Voglio infine ricordare che i Disegni di Legge diventano Leggi che poi vanno applicate davvero, cosa non facile in un Paese come il nostro, dove la burocratizzazione dell’apparato pubblico, che vive nel culto della prassi consolidata, rischia di rallentare ogni novità.
In conclusione, riferendomi all’ultima parte del suo testo, Signora Mauro, ricordo che già da dieci anni esiste a Milano il Progetto DAMA (Disabled Advanced Medical Assistance, ovvero “Assistenza medica avanzata per le persone con disabilità”), ripreso in altre città della Lombardia (Mantova, Varese), a Bologna, per l’interessamento dell’ANFFAS (Associazione Nazionale Famiglie di Persone con Disabilità Intellettiva e/o Relazionale), dell’ANGSA, dell’AIAS (Associazione Italiana Assistenza agli Spastici) e di altre Associazioni, e anche in altre parti d’Italia.
Tale iniziativa non si basa su una Legge approvata dal Parlamento, ma sulla buona volontà e sul buon senso.
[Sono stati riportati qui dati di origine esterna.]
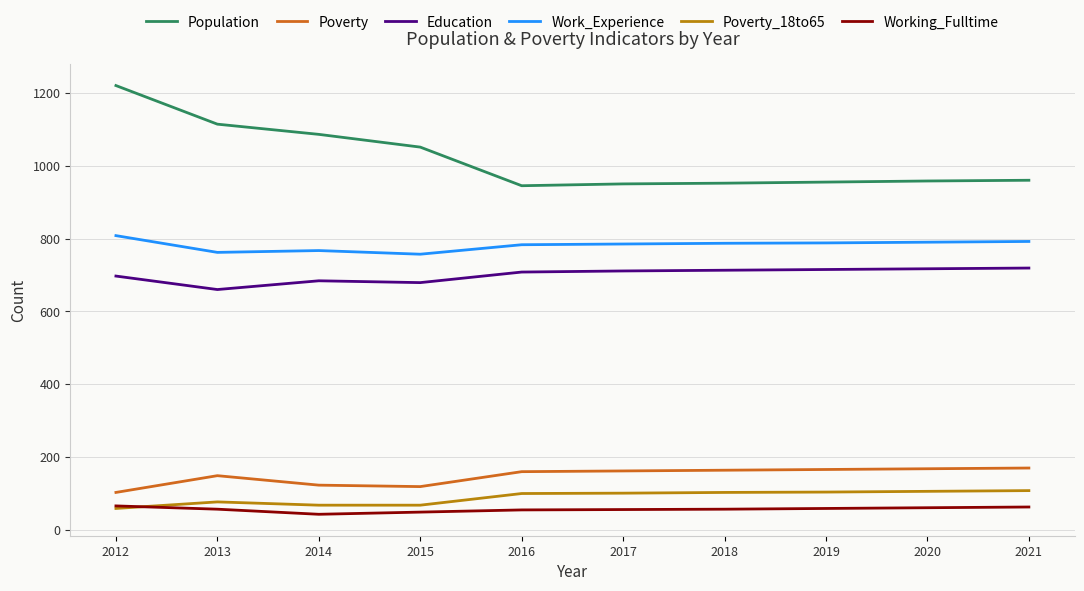

Which series has the largest total across all categories?

Population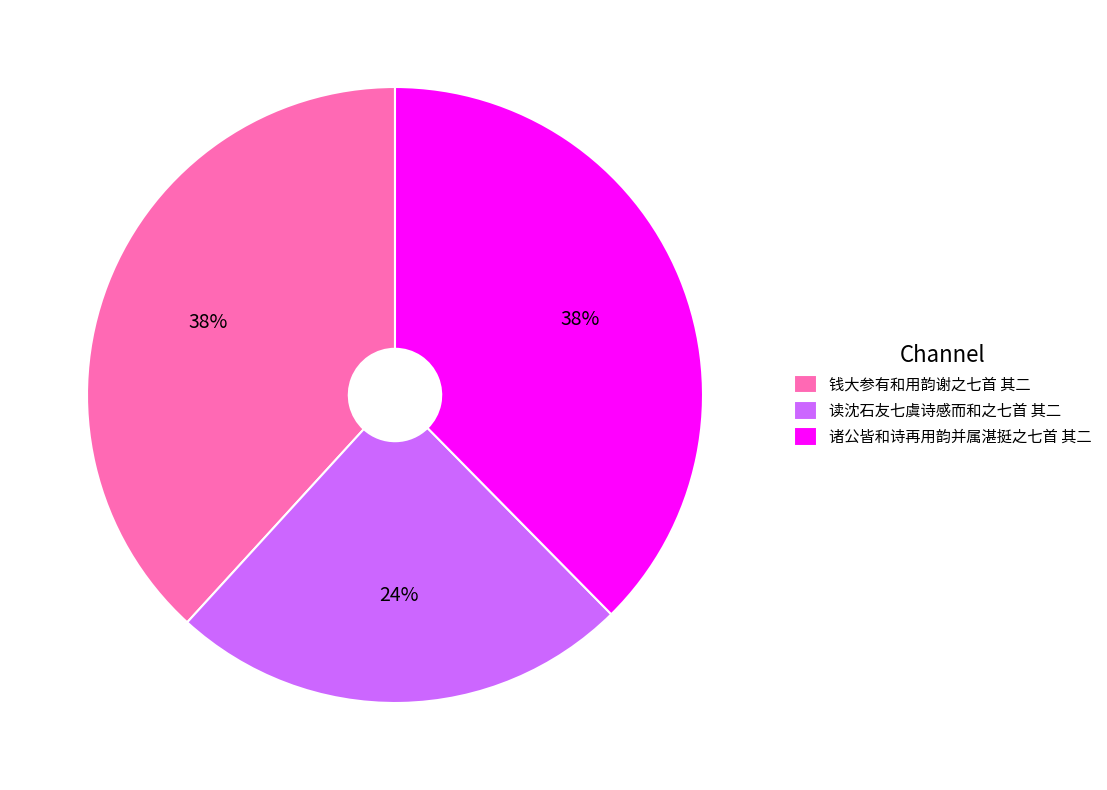

Count the number of slices in the pie.

3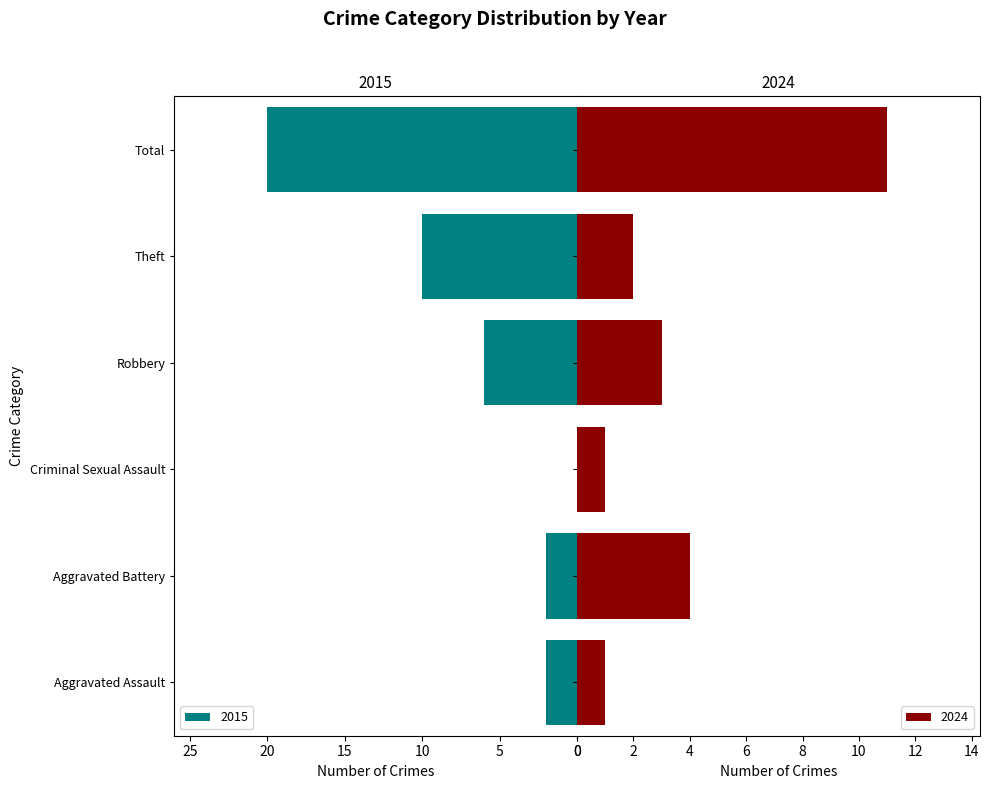

What is the sum of all 2015 values?

40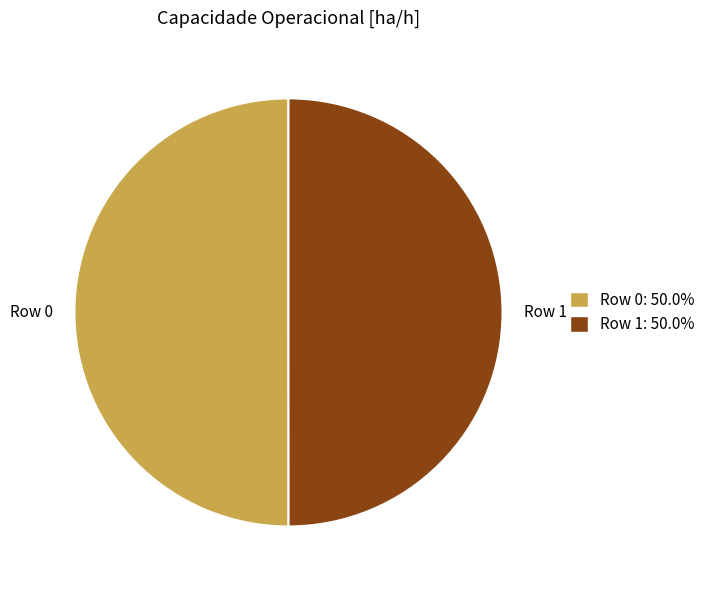

Is the sum of Row 1 and Row 0 greater than half?

Yes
Se applicata ovunque, garantirebbe il buon trattamento delle persone con autismo all’interno dell’ospedale e nell’iter ambulatoriale, fin dal loro ingresso. Va tuttavia sottolineato che ad evitare situazioni come quella da lei descritta [un ragazzo con disabilità ricoverato in ospedale, che non ha mai smesso di urlare per tre notti, senza che nessuno lo aiutasse, con le infermiere che ne parlavano con fastidio e irritazione, N.d.R.], svolgono un ruolo importante la corretta conoscenza e la coscienza. Esistono infatti in molti ospedali protocolli riguardanti la “corretta” accoglienza e degenza della persona con autismo; il problema, semmai, è l’applicazione degli stessi.
Ricordando, per altro, che l’Azienda Sanitaria di Bologna – dopo essersi resa conto che se il DAMA fosse stato esteso a tutte le persone con disabilità grave, sarebbe letteralmente “saltato” il sistema delle prenotazioni degli altri pazienti, già ora sottoposti a lunghissime liste d’attesa – ha deciso di restringere il sistema alle persone con disabilità grave presente sin dall’età infantile e giovanile, escludendo quelle con disabilità sopraggiunta in età anziana (ad esempio da malattia di Alzheimer).